The above description of security services referred to originators using the public key of recipients and recipients using the public keys of originators. How do they obtain the keys? Once they obtain the keys, how do they gain assurance that the keys are actually associated with their purported owners? Essentially no operations experience exists for key management in very large, diffuse environments like the Internet.
The construct used for resolving the question of large-scale key management is certificates. A certificate associates an identifier with a key and verifies their relationship. The creator of a certificate is a certification authority (CA). That is, a CA is a trusted entity that validates keys. The reader may notice that this simply moves the problem of trusting keys to one of trusting CAs. The usual way a CA is assigned trust by users is by specific and conscious user decisions. An elaboration to permit larger-scale use of CA's is to have a hierarchy of trusted CAs.
Selecting Mechanisms
Partially due to differences in computational cost and questions of effectiveness, but primarily due to difficulties with restrictions imposed by national authorities, a system designed to provide security services needs to be able to employ different certification schemes, different algorithms and different key sizes, for different situations. This means that a security standard must include a way for selecting among the alternatives. Each user may support different combinations of alternatives. This creates a need for specifying each recipient's capabilities.

*Provided data*:
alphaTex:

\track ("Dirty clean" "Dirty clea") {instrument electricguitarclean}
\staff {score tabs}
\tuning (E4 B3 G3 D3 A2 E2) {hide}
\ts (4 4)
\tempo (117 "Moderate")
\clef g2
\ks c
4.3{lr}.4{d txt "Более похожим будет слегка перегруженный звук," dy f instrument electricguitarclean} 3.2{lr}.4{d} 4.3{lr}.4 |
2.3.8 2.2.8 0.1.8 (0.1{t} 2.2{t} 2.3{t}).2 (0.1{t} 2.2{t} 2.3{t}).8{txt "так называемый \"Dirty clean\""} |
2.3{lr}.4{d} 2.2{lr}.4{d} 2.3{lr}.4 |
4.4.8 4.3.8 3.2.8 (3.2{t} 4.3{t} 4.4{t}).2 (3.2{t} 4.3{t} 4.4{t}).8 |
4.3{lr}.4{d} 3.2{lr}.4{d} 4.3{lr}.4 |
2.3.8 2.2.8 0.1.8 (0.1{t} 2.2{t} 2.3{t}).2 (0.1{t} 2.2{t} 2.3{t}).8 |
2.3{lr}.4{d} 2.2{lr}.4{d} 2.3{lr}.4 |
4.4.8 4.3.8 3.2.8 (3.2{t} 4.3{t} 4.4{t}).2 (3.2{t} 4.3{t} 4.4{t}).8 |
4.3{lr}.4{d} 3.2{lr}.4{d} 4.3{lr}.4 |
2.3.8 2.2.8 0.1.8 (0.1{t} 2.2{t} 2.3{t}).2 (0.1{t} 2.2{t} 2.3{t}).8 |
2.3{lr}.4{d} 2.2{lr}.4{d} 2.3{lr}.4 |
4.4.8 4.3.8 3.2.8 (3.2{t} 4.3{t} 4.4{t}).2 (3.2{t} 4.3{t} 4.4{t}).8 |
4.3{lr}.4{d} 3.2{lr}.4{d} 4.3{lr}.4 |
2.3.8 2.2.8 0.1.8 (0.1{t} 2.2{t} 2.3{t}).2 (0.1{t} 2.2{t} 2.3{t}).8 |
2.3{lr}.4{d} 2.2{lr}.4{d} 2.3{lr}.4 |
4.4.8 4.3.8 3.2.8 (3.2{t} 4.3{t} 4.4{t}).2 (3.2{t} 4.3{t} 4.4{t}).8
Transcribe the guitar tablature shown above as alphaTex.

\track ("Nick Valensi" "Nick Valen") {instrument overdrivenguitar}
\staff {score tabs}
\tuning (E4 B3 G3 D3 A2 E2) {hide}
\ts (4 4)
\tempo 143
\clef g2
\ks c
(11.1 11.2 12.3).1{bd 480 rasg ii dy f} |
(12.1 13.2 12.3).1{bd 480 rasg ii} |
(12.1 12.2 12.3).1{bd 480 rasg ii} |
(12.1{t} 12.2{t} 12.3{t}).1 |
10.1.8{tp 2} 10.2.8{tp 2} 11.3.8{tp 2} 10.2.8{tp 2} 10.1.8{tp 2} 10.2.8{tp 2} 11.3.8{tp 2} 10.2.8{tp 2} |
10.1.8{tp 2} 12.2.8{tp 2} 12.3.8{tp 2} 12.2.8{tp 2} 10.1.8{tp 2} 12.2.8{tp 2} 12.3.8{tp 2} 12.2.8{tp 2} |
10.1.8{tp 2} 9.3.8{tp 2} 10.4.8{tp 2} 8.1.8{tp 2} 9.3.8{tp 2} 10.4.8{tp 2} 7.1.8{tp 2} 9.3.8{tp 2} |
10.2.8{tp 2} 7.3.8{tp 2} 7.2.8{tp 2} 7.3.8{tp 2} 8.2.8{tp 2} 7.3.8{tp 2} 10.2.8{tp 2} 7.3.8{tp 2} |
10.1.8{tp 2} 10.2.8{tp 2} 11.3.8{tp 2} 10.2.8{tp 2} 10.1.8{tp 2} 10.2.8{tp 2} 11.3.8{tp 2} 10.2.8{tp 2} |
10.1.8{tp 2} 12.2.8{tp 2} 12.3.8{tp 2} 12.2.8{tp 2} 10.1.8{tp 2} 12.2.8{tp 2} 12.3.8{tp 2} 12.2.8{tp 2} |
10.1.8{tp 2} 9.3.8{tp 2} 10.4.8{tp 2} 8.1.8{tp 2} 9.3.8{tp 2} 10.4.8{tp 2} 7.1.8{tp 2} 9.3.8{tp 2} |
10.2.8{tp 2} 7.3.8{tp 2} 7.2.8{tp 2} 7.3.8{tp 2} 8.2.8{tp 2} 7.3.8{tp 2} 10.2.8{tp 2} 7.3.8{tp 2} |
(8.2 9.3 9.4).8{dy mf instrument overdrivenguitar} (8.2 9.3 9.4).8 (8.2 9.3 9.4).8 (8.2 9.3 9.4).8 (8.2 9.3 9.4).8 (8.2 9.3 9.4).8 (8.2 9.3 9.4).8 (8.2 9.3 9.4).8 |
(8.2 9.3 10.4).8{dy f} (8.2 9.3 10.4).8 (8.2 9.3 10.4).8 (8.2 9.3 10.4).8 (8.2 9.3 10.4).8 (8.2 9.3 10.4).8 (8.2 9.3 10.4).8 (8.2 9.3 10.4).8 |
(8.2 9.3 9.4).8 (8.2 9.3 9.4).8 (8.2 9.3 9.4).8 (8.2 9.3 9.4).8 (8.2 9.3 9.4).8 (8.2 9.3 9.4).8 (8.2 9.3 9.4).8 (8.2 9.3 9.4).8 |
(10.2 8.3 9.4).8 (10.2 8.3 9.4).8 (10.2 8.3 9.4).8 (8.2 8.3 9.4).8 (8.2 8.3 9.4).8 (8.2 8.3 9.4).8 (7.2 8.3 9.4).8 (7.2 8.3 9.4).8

*Work to complete*: From the key management text above, quote everything from "The above description" down to "like the Internet." word for word.

*Answer for the task*:
The above description of security services referred to originators using the public key of recipients and recipients using the public keys of originators. How do they obtain the keys? Once they obtain the keys, how do they gain assurance that the keys are actually associated with their purported owners? Essentially no operations experience exists for key management in very large, diffuse environments like the Internet.